June 23, 2023: Amid a plethora of competing forecasts for the lead battery market in North America and Europe, Asia looks set to be the place to be for at least the coming decade.
Huw Roberts, director at CHR Metals, speaking to delegates at the Pb2023 conference in Athens yesterday said: “I expect that lead demand in the region will grow annually over the next five years by 750,000 tonnes — that’s a not-inconsiderable number!”
He said that Asia’s importance to the global lead market is not only in terms of its overall volume of consumption — around 9.5Mt in 2022 — but the fact that the region is still forecast to see growth in demand over the balance of this decade.
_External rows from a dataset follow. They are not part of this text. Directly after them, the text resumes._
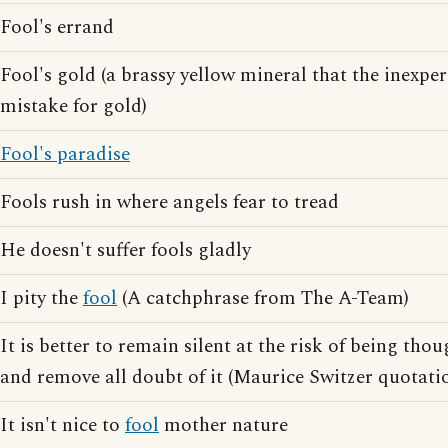
Fool's errand
Fool's gold (a brassy yellow mineral that the inexp
mistake for gold)
Fool's paradise
Fools rush in where angels fear to tread
He doesn't suffer fools gladly
I pity the
fool
(A catchphrase from The A-Team)
It is better to remain silent at the risk of being thou
and remove all doubt of it (Maurice Switzer quotati
It isn't nice to
fool
mother nature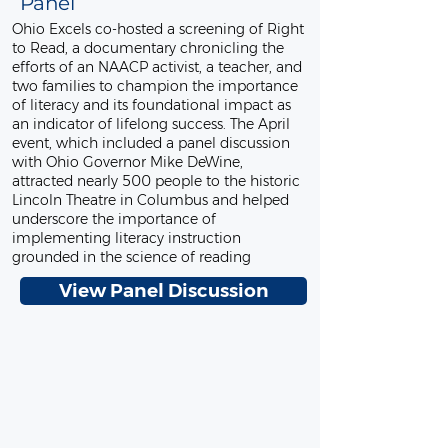
Panel
Ohio Excels co-hosted a screening of Right
to Read, a documentary chronicling the
efforts of an NAACP activist, a teacher, and
two families to champion the importance
of literacy and its foundational impact as
an indicator of lifelong success. The April
event, which included a panel discussion
with Ohio Governor Mike DeWine,
attracted nearly 500 people to the historic
Lincoln Theatre in Columbus and helped
underscore the importance of
implementing literacy instruction
grounded in the science of reading
View Panel Discussion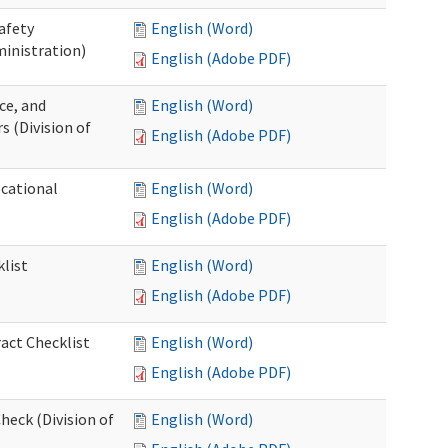
afety
English (Word)
inistration)
English (Adobe PDF)
ce, and
English (Word)
s (Division of
English (Adobe PDF)
ocational
English (Word)
English (Adobe PDF)
list
English (Word)
English (Adobe PDF)
act Checklist
English (Word)
English (Adobe PDF)
eck (Division of
English (Word)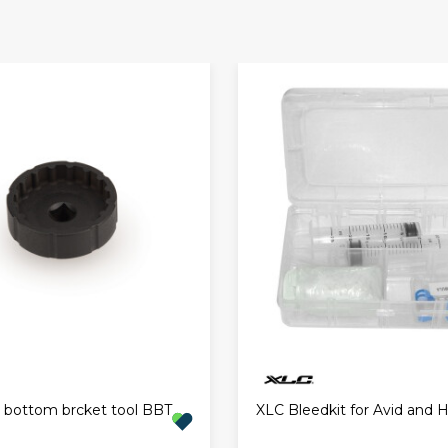
l bottom brcket tool BBT
XLC Bleedkit for Avid and 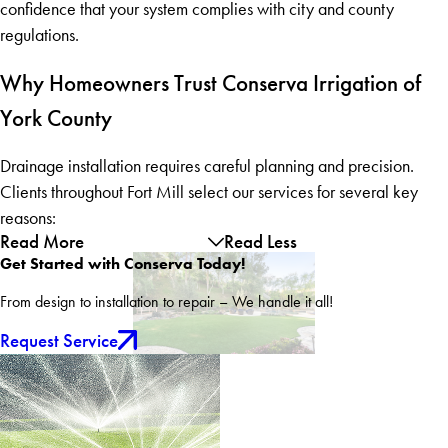
confidence that your system complies with city and county
regulations.
Why Homeowners Trust Conserva Irrigation of
York County
Drainage installation requires careful planning and precision.
Clients throughout Fort Mill select our services for several key
reasons:
Read More
Read Less
Get Started with Conserva Today!
From design to installation to repair – We handle it all!
Request Service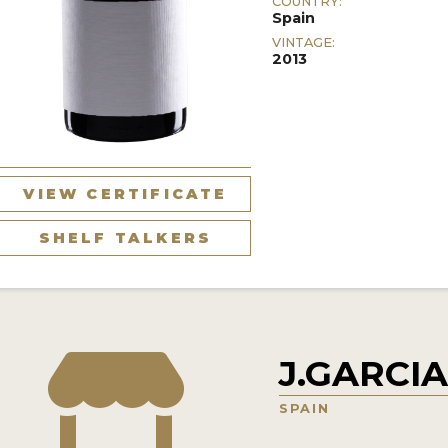
COUNTRY:
Spain
VINTAGE:
2013
VIEW CERTIFICATE
SHELF TALKERS
J.GARCI
SPAIN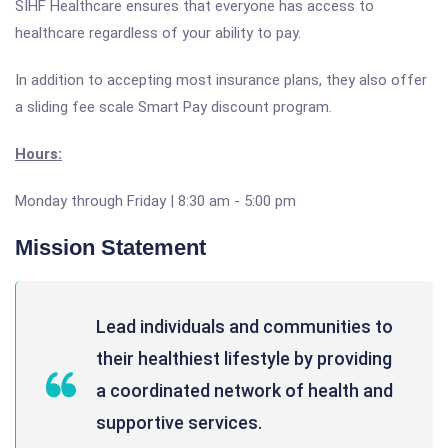
SIHF Healthcare ensures that everyone has access to
healthcare regardless of your ability to pay.
In addition to accepting most insurance plans, they also offer
a sliding fee scale Smart Pay discount program.
Hours:
Monday through Friday | 8:30 am - 5:00 pm
Mission Statement
Lead individuals and communities to
their healthiest lifestyle by providing
a coordinated network of health and
supportive services.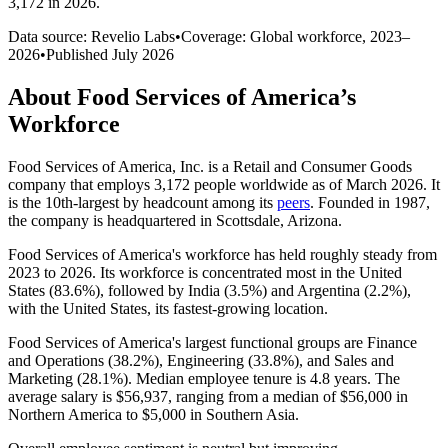
3,172 in 2026
.
Data source: Revelio Labs
•
Coverage: Global workforce,
2023
–
2026
•
Published
July 2026
About
Food Services of America
’s
Workforce
Food Services of America, Inc. is a Retail and Consumer Goods
company that employs
3,172
people worldwide as of March
2026
. It
is the 10th-largest by headcount among its
peers
. Founded in
1987
,
the company is headquartered in Scottsdale, Arizona.
Food Services of America's workforce has held roughly steady from
2023
to
2026
. Its workforce is concentrated most in the United
States (
83.6%
), followed by India (
3.5%
) and Argentina (
2.2%
),
with the United States, its fastest-growing location.
Food Services of America's largest functional groups are Finance
and Operations (
38.2%
), Engineering (
33.8%
), and Sales and
Marketing (
28.1%
). Median employee tenure is
4.8 years
. The
average salary is
$56,937,
ranging from a median of
$56,000
in
Northern America to
$5,000
in Southern Asia.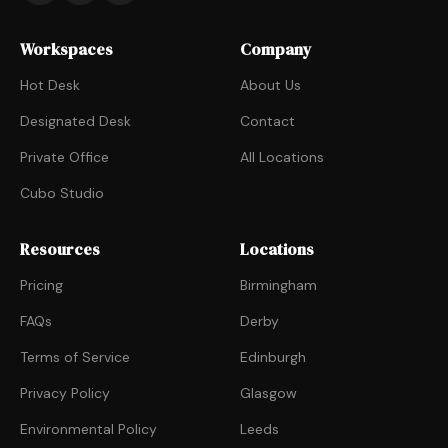
Workspaces
Company
Hot Desk
About Us
Designated Desk
Contact
Private Office
All Locations
Cubo Studio
Resources
Locations
Pricing
Birmingham
FAQs
Derby
Terms of Service
Edinburgh
Privacy Policy
Glasgow
Environmental Policy
Leeds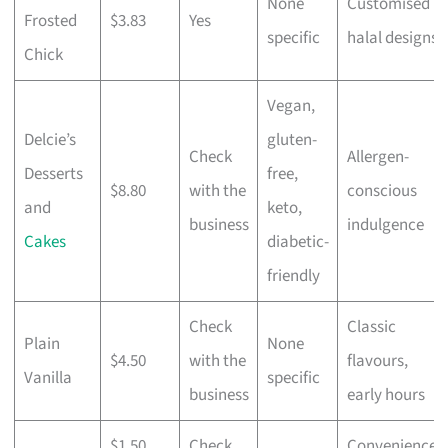
None
Customised
Frosted
$3.83
Yes
specific
halal designs
Chick
Vegan,
Delcie’s
gluten-
Check
Allergen-
Desserts
free,
$8.80
with the
conscious
and
keto,
business
indulgence
Cakes
diabetic-
friendly
Check
Classic
Plain
None
$4.50
with the
flavours,
Vanilla
specific
business
early hours
$1.50
Check
Convenience,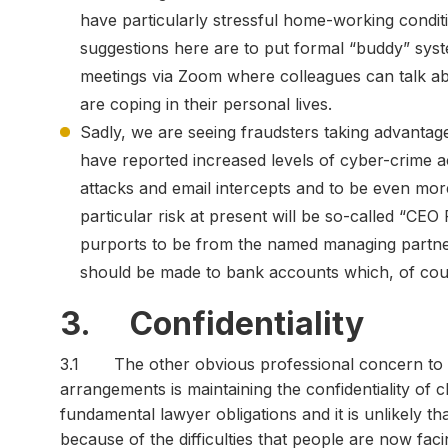
have particularly stressful home-working conditi
suggestions here are to put formal “buddy” syst
meetings via Zoom where colleagues can talk ab
are coping in their personal lives.
Sadly, we are seeing fraudsters taking advantag
have reported increased levels of cyber-crime ac
attacks and email intercepts and to be even mor
particular risk at present will be so-called “CE
purports to be from the named managing partner
should be made to bank accounts which, of cour
3. Confidentiality
3.1 The other obvious professional concern to 
arrangements is maintaining the confidentiality of c
fundamental lawyer obligations and it is unlikely 
because of the difficulties that people are now fac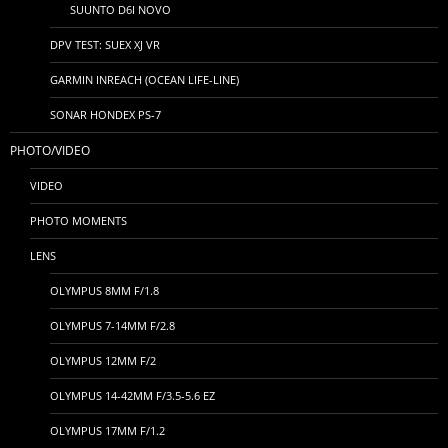
SUUNTO D6I NOVO
DPV TEST: SUEX XJ VR
GARMIN INREACH (OCEAN LIFE-LINE)
SONAR HONDEX PS-7
PHOTO/VIDEO
VIDEO
PHOTO MOMENTS
LENS
OLYMPUS 8MM F/1.8
OLYMPUS 7-14MM F/2.8
OLYMPUS 12MM F/2
OLYMPUS 14-42MM F/3.5-5.6 EZ
OLYMPUS 17MM F/1.2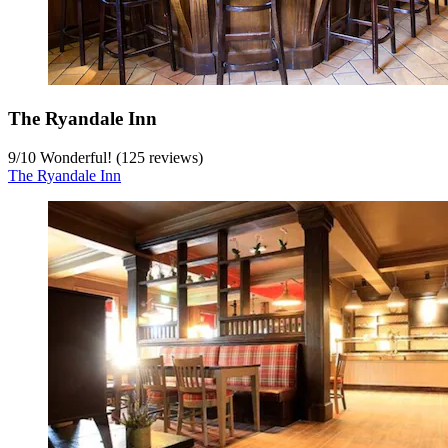
The Ryandale Inn
9
/
10
Wonderful! (125 reviews)
The Ryandale Inn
“This is in contrast to Europe, where consumption is likely to fall, and North America where, at best, there will be little change.”
In 2022 Asia represented two-thirds of the global market for lead. (This share is up from one third in 2000 and only 25% in 1990.)
The statistics behind Roberts’ conclusions are impressive. China alone accounted for 46% of global refined lead demand in 2022 and over two-thirds of Asian consumption. “In China the manufacture of SLI batteries, including for use in the domestic market and exports, accounts for a little over a third of total lead consumption.
“In Europe the share is more than 50% and closer to 70% in North America.
“This difference, and the key reason for Chinese lead consumption growing so quickly over the past 20 years and now being so large, is the huge demand for lead batteries which power two and three-wheel e-bikes.”
Looking elsewhere across the region Roberts believes that the Indian market, while ‘significantly smaller overall than China but had doubled in size since 2010’ will continue to grow.
“Demand has grown rapidly, fuelled both by an expanding vehicle fleet as well as a significant market for standby power. In the most recent years growth in the market for batteries to power electric rickshaws is also emerging.”
One fillip to the lead battery industry in India is a change in the FAME II subsidy that came into force on June 1. FAME II (Faster Adoption of Manufacturing of Electric Vehicles in India) was aimed to boost the adoption of lithium batteries in electric two-wheelers registered after that date. The cut from a cap of 40% to 15% will, said Roberts, “could prove a huge boost to the Indian lead battery market for electric 2-wheelers”.
Roberts warned that the “silent whispers of the lithium industry still posed a threat to the future of the lead battery business but he believes that innovation and cost advantage will continue to offer new opportunities for growth, especially in Asia.”